For the rest, he reiterated several times the idea that “all components of our territorial defensive systems are preparing,” and emphasized “priorities” such as “elevating the functioning of the Party, the State, and all institutions” to “prepare for an attempted attack”; establish a “political mobilization plan” – which was exemplified with the funeral honors for the 32 Cubans killed in the US operation in Caracas – or “the way in which we have to develop political communication, which has to respond to wartime communication.”

The conference was not a good example of political communication, in which the complacency of the media bordered on the hilarious at times. Thus, when the director of the Prensa Latina agency asked him: “Are we a country that sponsors international terrorism? Do we protect terrorists in Cuba?”, and Díaz-Canel answered: “You ask me some questions that you have answered thousands of times.”

Several testimonies came to this newspaper from Cubans who did have electricity but who turned off the transmission halfway, in desperation. “He’s talking rubbish and we’re not here for that,” said a Sancti Spíritus employee before leaving for work, for which he was already late.


“Discussing, debating, contributing, that does not produce electricity,” lamented a retired teacher from Havana.

“Discussing, debating, contributing, that does not produce electricity,” lamented a retired teacher from Havana. “With that rhetoric there is no possible progress.” A young mother asked online from Holguín for link from the internet broadcast: “My mother-in-law is tired of all the grinding and wants to turn off the television.”

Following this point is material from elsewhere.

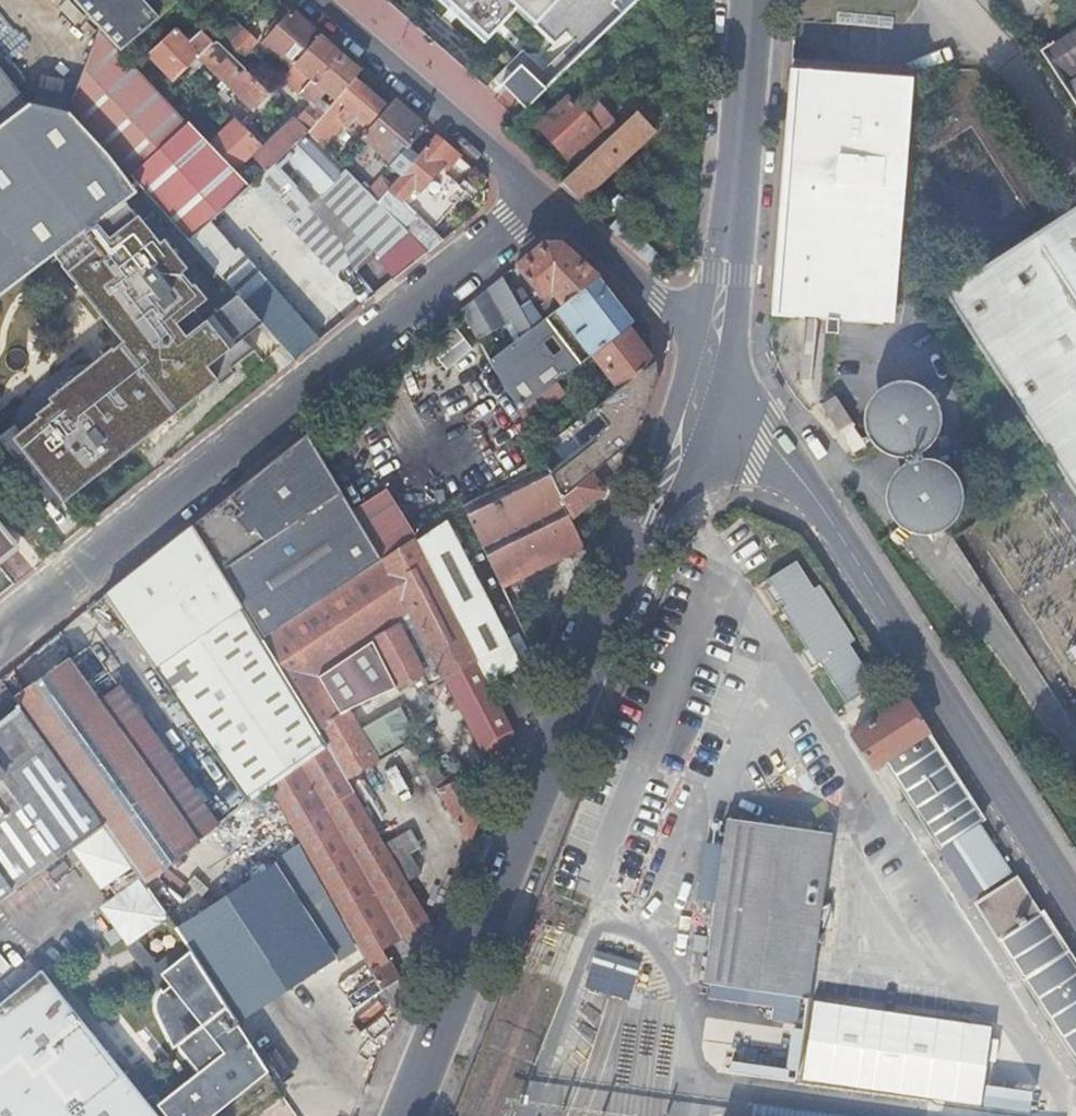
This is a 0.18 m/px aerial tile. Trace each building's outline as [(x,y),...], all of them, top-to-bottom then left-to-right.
[(99,29),(131,62),(181,15),(166,0),(72,0),(99,29)] [(186,11),(175,0),(166,0),(181,15),(186,11)] [(638,0),(432,0),(489,52),(510,31),(555,77),(638,0)] [(307,23),(294,11),(279,27),(275,24),(270,30),(274,34),(265,44),(294,68),(321,35),(307,23)] [(244,30),(245,28),(232,16),(212,37),(217,42),(226,50),(244,30)] [(70,107),(131,177),(152,158),(189,125),(131,62),(99,29),(85,68),(70,107)] [(258,43),(244,30),(226,50),(239,63),(258,43)] [(175,81),(201,57),(189,44),(183,38),(177,31),(151,55),(175,81)] [(213,45),(201,33),(189,44),(201,57),(213,45)] [(1040,55),(1075,110),(1075,34),(1055,49),(1053,46),(1040,55)] [(321,35),(294,68),(284,80),(313,105),(298,119),(295,116),(268,142),(270,144),(254,159),(266,173),(290,151),(308,133),(330,108),(321,100),(328,92),(337,100),(354,80),(362,71),(342,53),(321,35)] [(226,50),(217,42),(213,45),(201,57),(256,110),(272,94),(239,63),(226,50)] [(29,102),(0,65),(0,125),(29,102)] [(848,70),(792,66),(772,313),(826,317),(825,331),(837,332),(837,318),(881,322),(900,74),(848,70)] [(546,93),(520,68),(502,87),(527,112),(546,93)] [(369,93),(354,80),(337,100),(330,108),(308,133),(316,141),(322,148),(346,122),(350,126),(360,116),(369,123),(384,105),(369,93)] [(581,146),(583,148),(598,134),(567,100),(537,127),(552,143),(567,159),(581,146)] [(419,156),(409,147),(427,127),(412,114),(396,101),(363,137),(393,164),(390,168),(400,177),(419,156)] [(56,257),(135,198),(143,191),(131,177),(70,107),(29,102),(0,125),(0,299),(56,257)] [(651,112),(644,105),(558,186),(576,203),(588,190),(638,143),(653,130),(643,119),(651,112)] [(208,147),(232,172),(260,146),(236,121),(208,147)] [(208,147),(189,125),(152,158),(131,177),(143,191),(146,193),(162,212),(188,239),(210,219),(245,188),(232,172),(208,147)] [(308,133),(290,151),(297,159),(316,141),(308,133)] [(451,148),(437,136),(419,156),(400,177),(396,182),(377,202),(395,218),(411,234),(429,252),(444,241),(433,230),(458,200),(467,192),(446,173),(449,170),(461,157),(451,148)] [(266,173),(245,188),(362,306),(375,296),(354,267),(343,245),(306,209),(322,194),(318,190),(341,167),(338,164),(322,148),(316,141),(297,159),(290,151),(266,173)] [(322,194),(306,209),(343,245),(354,267),(372,253),(378,261),(404,240),(411,234),(395,218),(377,202),(341,167),(318,190),(322,194)] [(127,211),(143,229),(162,212),(146,193),(137,201),(127,211)] [(137,201),(135,198),(56,257),(116,338),(118,337),(123,344),(111,353),(109,351),(101,358),(103,360),(93,367),(79,367),(63,371),(55,375),(42,384),(35,391),(26,406),(18,426),(16,435),(15,448),(18,454),(23,459),(30,461),(67,507),(220,385),(224,389),(231,384),(238,378),(235,373),(259,355),(244,338),(262,323),(242,301),(225,316),(220,311),(215,309),(209,311),(204,315),(189,298),(195,292),(192,289),(195,286),(143,229),(127,211),(137,201)] [(947,303),(1055,469),(1075,501),(1075,218),(947,303)] [(262,323),(296,361),(318,341),(210,219),(188,239),(242,301),(262,323)] [(418,257),(404,240),(378,261),(392,278),(418,257)] [(520,263),(515,267),(542,299),(551,292),(558,300),(552,305),(557,310),(598,278),(561,245),(553,244),(545,243),(520,263)] [(510,396),(519,411),(540,395),(592,355),(624,331),(632,325),(598,278),(557,310),(543,321),(531,330),(520,339),(490,362),(502,383),(510,396)] [(490,297),(496,294),(510,319),(508,320),(520,339),(531,330),(518,309),(501,279),(485,291),(490,297)] [(485,291),(460,311),(469,325),(477,339),(508,320),(510,319),(496,294),(490,297),(485,291)] [(528,301),(518,309),(531,330),(543,321),(528,301)] [(477,339),(469,325),(455,335),(497,405),(510,396),(502,383),(490,362),(477,339)] [(619,389),(654,362),(647,354),(640,360),(636,354),(642,349),(644,348),(637,339),(630,330),(626,333),(624,331),(592,355),(619,389)] [(118,337),(116,338),(87,361),(93,367),(103,360),(101,358),(109,351),(111,353),(123,344),(118,337)] [(636,354),(640,360),(646,355),(642,349),(636,354)] [(561,497),(630,443),(632,436),(656,377),(654,362),(619,389),(538,451),(540,455),(561,497)] [(895,450),(902,451),(909,450),(916,449),(922,447),(928,443),(934,438),(938,433),(941,426),(944,420),(945,413),(945,406),(943,399),(941,392),(937,386),(932,381),(927,376),(921,373),(914,371),(907,370),(900,370),(893,371),(886,374),(880,378),(875,382),(871,388),(867,394),(865,401),(864,408),(864,415),(866,422),(868,428),(872,434),(876,440),(882,444),(888,447),(895,450)] [(540,395),(519,411),(525,423),(548,406),(540,395)] [(833,398),(820,405),(837,434),(850,426),(833,398)] [(276,459),(194,525),(261,639),(379,561),(351,513),(343,500),(306,435),(276,459)] [(608,487),(614,483),(630,443),(561,497),(571,517),(608,487)] [(922,530),(925,530),(931,530),(935,529),(938,528),(944,526),(950,522),(955,518),(960,512),(963,506),(965,500),(966,493),(966,486),(964,480),(962,473),(958,467),(954,462),(948,458),(942,455),(936,453),(930,452),(923,452),(916,453),(910,455),(904,458),(898,463),(894,468),(890,474),(888,480),(887,487),(887,494),(888,501),(890,507),(894,513),(898,518),(903,523),(909,526),(915,529),(922,530)] [(575,579),(586,551),(537,457),(462,506),(510,605),(531,594),(524,579),(544,569),(565,558),(575,579)] [(351,513),(379,561),(414,538),(415,537),(383,491),(351,513)] [(28,538),(46,523),(25,499),(7,513),(28,538)] [(415,539),(489,684),(506,676),(522,667),(447,522),(415,539)] [(248,804),(325,746),(261,639),(194,525),(152,558),(105,596),(248,804)] [(5,553),(12,547),(0,530),(0,557),(5,553)] [(346,781),(377,763),(349,710),(421,674),(428,687),(429,686),(430,689),(437,685),(435,683),(444,678),(482,752),(502,760),(504,755),(514,731),(494,693),(489,684),(415,539),(414,538),(379,561),(261,639),(325,746),(346,781)] [(799,566),(771,584),(789,612),(784,615),(820,670),(824,667),(851,708),(879,690),(853,649),(857,646),(822,591),(817,594),(799,566)] [(144,884),(196,844),(67,661),(40,680),(13,699),(19,706),(102,826),(141,879),(144,884)] [(494,693),(514,731),(522,709),(527,698),(517,694),(512,684),(494,693)] [(906,699),(893,707),(852,734),(873,768),(883,761),(904,794),(938,847),(983,818),(906,699)] [(102,826),(19,706),(0,721),(0,902),(73,848),(102,826)] [(400,707),(362,730),(377,758),(417,735),(400,707)] [(894,801),(904,794),(883,761),(873,768),(894,801)] [(437,768),(427,773),(434,787),(467,846),(469,841),(481,814),(458,774),(444,782),(437,768)] [(397,935),(399,938),(418,928),(421,933),(431,934),(433,929),(406,883),(395,864),(352,792),(325,808),(291,828),(397,1017),(407,994),(387,961),(383,943),(388,940),(397,935)] [(730,817),(706,982),(811,997),(834,832),(730,817)] [(141,879),(102,826),(73,848),(103,887),(110,883),(115,879),(124,891),(119,895),(135,917),(121,928),(132,942),(166,916),(139,880),(141,879)] [(395,864),(406,883),(420,874),(409,856),(395,864)] [(213,989),(235,1022),(261,1006),(290,988),(311,1022),(351,997),(330,962),(336,959),(275,866),(178,927),(196,958),(213,989)] [(1034,897),(1029,900),(1009,868),(969,893),(1075,1061),(1075,963),(1034,897)] [(115,879),(110,883),(119,895),(124,891),(115,879)] [(135,917),(119,895),(105,905),(121,928),(135,917)] [(139,938),(127,947),(152,998),(162,990),(163,989),(166,993),(175,987),(165,975),(193,953),(185,943),(159,964),(139,938)] [(43,971),(0,1006),(0,1115),(210,1115),(215,1112),(216,1113),(238,1096),(237,1095),(243,1090),(244,1092),(268,1072),(235,1022),(213,989),(196,958),(193,953),(165,975),(175,987),(166,993),(163,989),(162,990),(163,991),(162,991),(161,992),(161,993),(160,994),(160,995),(159,995),(159,996),(159,997),(158,998),(158,999),(158,1000),(158,1001),(157,1002),(157,1003),(157,1004),(157,1005),(157,1006),(157,1007),(157,1008),(158,1009),(158,1010),(158,1011),(158,1012),(159,1013),(175,1049),(179,1046),(202,1073),(156,1110),(43,971)]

In short, the fear of what Fidel Castro called in the Special Period “option zero” continues to hover over Cubans, the total absence of fuel. Those educated in those nineties remember a subject with that name, in which they taught how to take notes with charcoal or write on corrugated cardboard from packaging boxes, as well as the speeches pontificating about the idea of ​​abandoning the cities (a la Kampuchea, the Cambodia of the Khmer Rouge) and planting the food that was needed with one’s own hands.

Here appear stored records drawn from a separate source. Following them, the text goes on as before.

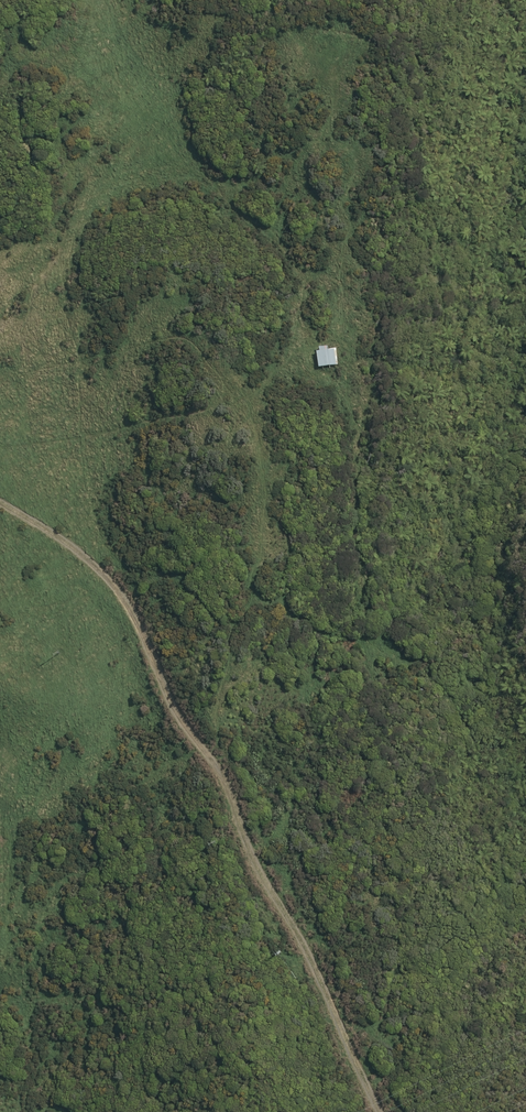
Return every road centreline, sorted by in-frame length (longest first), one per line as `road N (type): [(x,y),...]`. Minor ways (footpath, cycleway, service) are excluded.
road 1 (track): [(379,1111),(304,945),(261,877),(228,783),(168,699),(130,607),(76,550),(0,503)]
road 2 (track): [(27,1111),(38,1039),(19,897),(72,661),(50,605),(0,553)]
road 3 (track): [(282,368),(299,311),(291,263),(224,203),(169,128),(109,0)]
road 4 (track): [(228,783),(213,718),(241,637),(253,570),(264,488),(258,414)]
road 5 (track): [(391,662),(364,642),(342,395),(282,368)]
road 6 (track): [(282,368),(243,425),(172,418),(40,463),(25,476),(21,514)]
road 7 (track): [(73,547),(73,508),(85,475),(146,424),(0,446)]

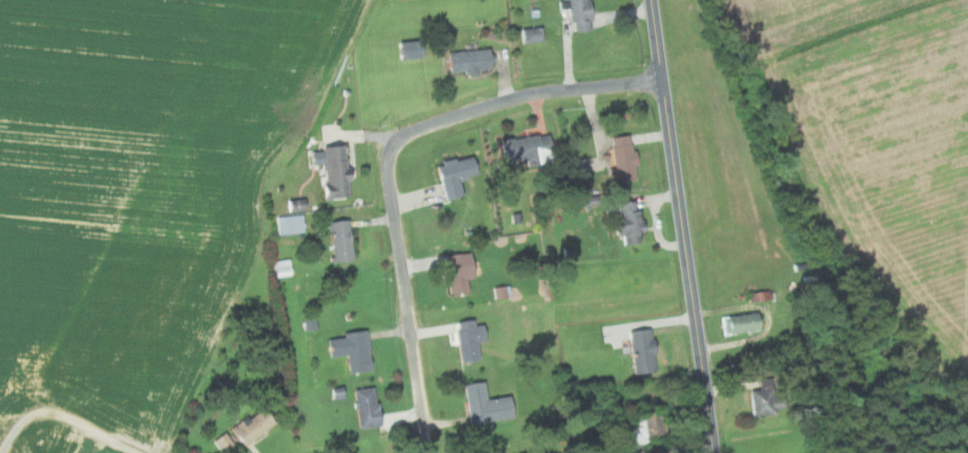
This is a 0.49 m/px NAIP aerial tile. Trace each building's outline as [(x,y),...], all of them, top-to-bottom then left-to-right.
[(569,31),(588,29),(585,0),(565,0),(569,31)] [(519,42),(541,41),(540,26),(519,27),(519,42)] [(446,72),(463,70),(463,72),(488,69),(485,47),(444,52),(446,72)] [(501,160),(523,157),(524,165),(548,161),(544,132),(498,139),(501,160)] [(608,136),(612,180),(633,178),(628,134),(608,136)] [(346,196),(341,143),(317,146),(323,198),(346,196)] [(319,164),(318,151),(307,151),(307,164),(319,164)] [(461,194),(458,179),(474,175),(470,155),(433,163),(441,199),(461,194)] [(637,242),(636,232),(638,232),(635,200),(615,202),(617,215),(611,216),(612,235),(620,234),(621,244),(637,242)] [(274,217),(277,235),(302,231),(299,213),(274,217)] [(326,221),(330,261),(350,259),(345,219),(326,221)] [(445,292),(465,291),(464,278),(469,278),(467,252),(443,254),(445,292)] [(755,310),(719,317),(722,335),(759,328),(755,310)] [(474,341),(482,340),(479,324),(472,325),(471,318),(452,321),(458,361),(476,358),(474,341)] [(630,373),(652,371),(648,327),(626,329),(630,373)] [(341,331),(341,336),(326,338),(328,357),(344,355),(346,373),(368,370),(364,329),(341,331)] [(466,424),(511,418),(508,395),(485,398),(483,380),(461,383),(466,424)] [(356,428),(377,425),(371,386),(350,389),(356,428)] [(749,415),(772,413),(771,388),(747,389),(749,415)] [(271,425),(260,407),(228,427),(238,444),(271,425)] [(631,443),(644,441),(643,437),(655,435),(651,412),(626,417),(631,443)] [(218,452),(231,444),(224,431),(211,438),(218,452)]
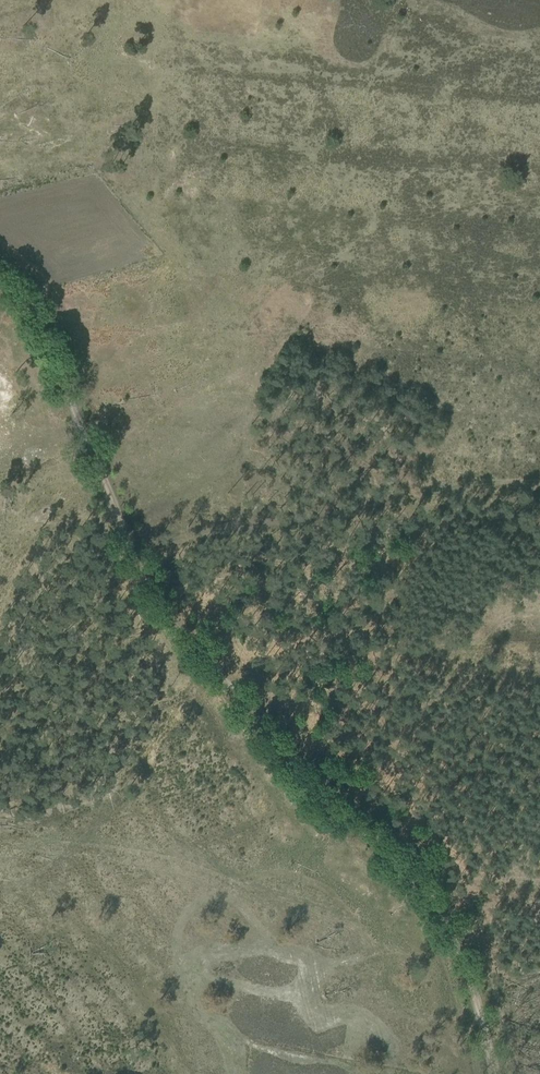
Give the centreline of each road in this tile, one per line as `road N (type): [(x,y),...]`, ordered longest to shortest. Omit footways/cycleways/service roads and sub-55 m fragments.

In recent days, from different places on the Island they reported to 14ymedio be summoning state workers to communicate energy cuts in the face of the extreme crisis situation. In Varadero, hotel employees were informed to remain “a full week” in the place, organizing themselves in shifts, “due to the oil contingency.”

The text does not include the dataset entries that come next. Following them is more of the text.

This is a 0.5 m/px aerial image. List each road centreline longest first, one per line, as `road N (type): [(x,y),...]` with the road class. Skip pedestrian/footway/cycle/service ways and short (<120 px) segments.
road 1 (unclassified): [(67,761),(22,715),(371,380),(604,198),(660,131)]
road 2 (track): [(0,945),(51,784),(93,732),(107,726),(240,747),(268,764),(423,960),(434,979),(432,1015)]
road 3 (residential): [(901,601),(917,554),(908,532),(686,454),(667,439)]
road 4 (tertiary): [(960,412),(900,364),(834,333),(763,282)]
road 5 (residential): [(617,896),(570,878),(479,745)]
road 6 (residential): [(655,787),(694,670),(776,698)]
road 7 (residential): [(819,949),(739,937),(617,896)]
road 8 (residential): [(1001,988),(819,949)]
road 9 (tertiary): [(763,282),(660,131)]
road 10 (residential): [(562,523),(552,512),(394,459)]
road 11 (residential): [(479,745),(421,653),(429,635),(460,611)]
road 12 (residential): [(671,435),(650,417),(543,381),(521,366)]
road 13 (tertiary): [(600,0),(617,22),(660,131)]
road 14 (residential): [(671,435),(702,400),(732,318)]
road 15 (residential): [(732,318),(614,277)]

Much more briefly, the Vice Minister of Foreign Affairs already announced, Carlos Fernández de Cossío that severe measures were coming, just a few days ago. In an interview with EFE, the vice chancellor said that the Government was defining a “reorganization process,” and stated: “It is not something simple, it is something difficult for the management of the Government and it is something very difficult for the population as a whole.”

After a press conference by Díaz-Canel, lasting more than two hours and before complacent media, Cuban citizens still do not know what awaits them.